§ THE TASK
In the records below, take the line with "Patrick Bateman’s Watch in" and all lines after it, and copy them exactly, pictures excluded.

Records from a collection:
--------------------

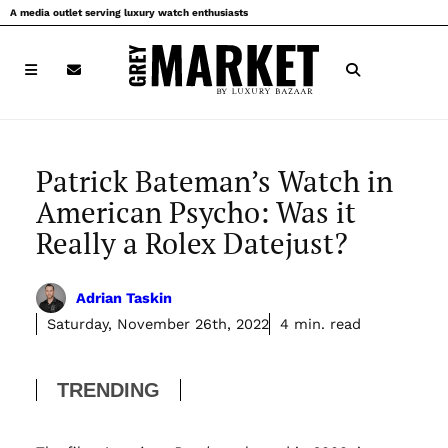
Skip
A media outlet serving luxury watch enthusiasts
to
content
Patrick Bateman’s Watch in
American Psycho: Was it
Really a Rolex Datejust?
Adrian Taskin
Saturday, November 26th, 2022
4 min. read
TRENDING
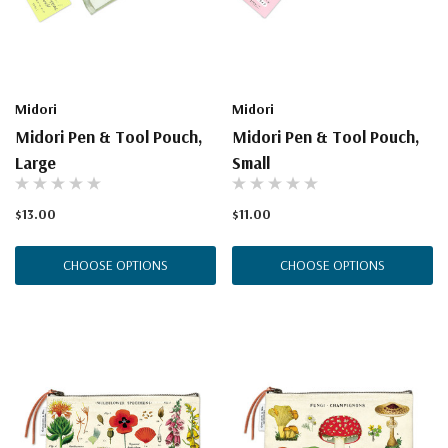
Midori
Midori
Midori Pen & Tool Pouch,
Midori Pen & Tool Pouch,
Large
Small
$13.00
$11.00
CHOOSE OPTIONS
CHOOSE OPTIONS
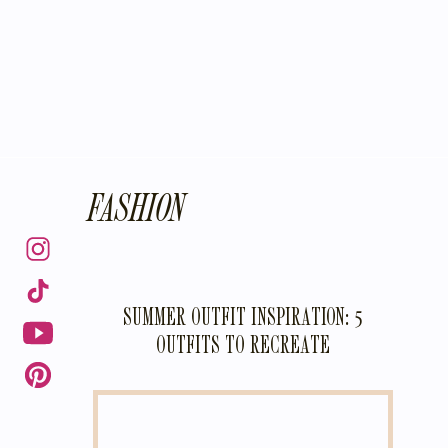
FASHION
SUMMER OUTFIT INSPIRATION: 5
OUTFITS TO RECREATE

--------------------

§ ANSWER BELOW
Patrick Bateman’s Watch in
American Psycho: Was it
Really a Rolex Datejust?
Adrian Taskin
Saturday, November 26th, 2022
4 min. read
TRENDING
Midori
Midori
Midori Pen & Tool Pouch,
Midori Pen & Tool Pouch,
Large
Small
$13.00
$11.00
CHOOSE OPTIONS
CHOOSE OPTIONS
FASHION
SUMMER OUTFIT INSPIRATION: 5
OUTFITS TO RECREATE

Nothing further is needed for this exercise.